- _Required action_
Return the full listing word for word, but drop every picture from it.

- _Source material_
* * *
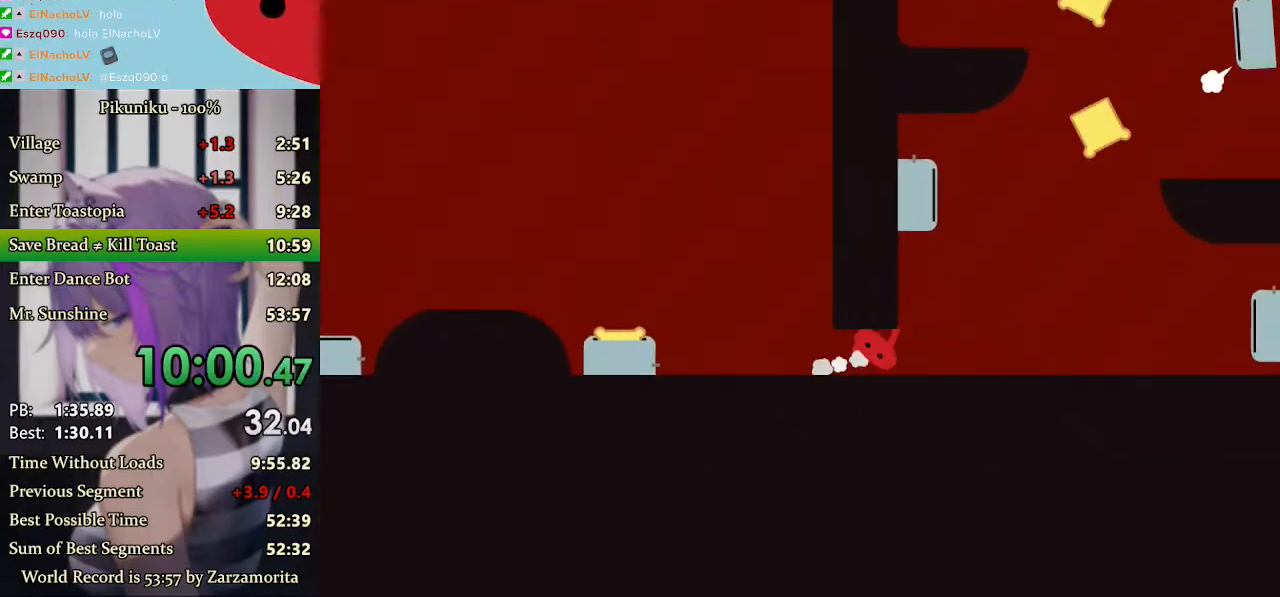
{"keys": ["right"], "events": []}
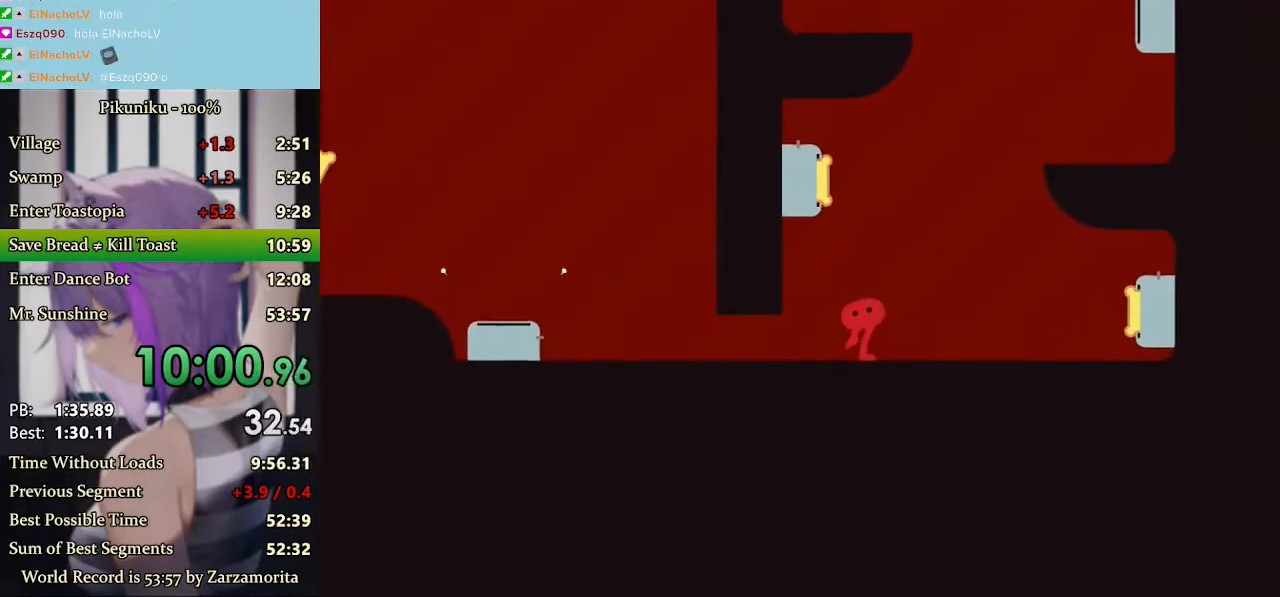
{"keys": ["right", "x"], "events": [[200, "up", "down"], [233, "x", "down"], [300, "up", "up"]]}
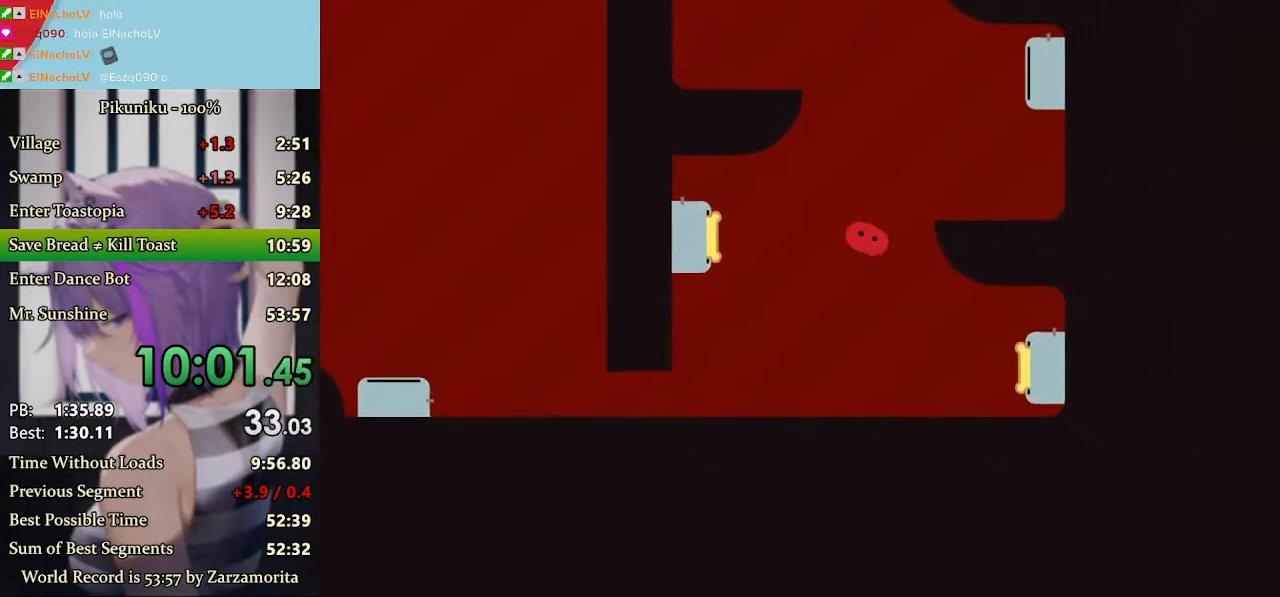
{"keys": [], "events": [[100, "x", "up"], [367, "return", "down"], [400, "right", "up"], [467, "return", "up"]]}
* * *
- _Answer box_
{"keys": ["right"], "events": []}
{"keys": ["right", "x"], "events": [[200, "up", "down"], [233, "x", "down"], [300, "up", "up"]]}
{"keys": [], "events": [[100, "x", "up"], [367, "return", "down"], [400, "right", "up"], [467, "return", "up"]]}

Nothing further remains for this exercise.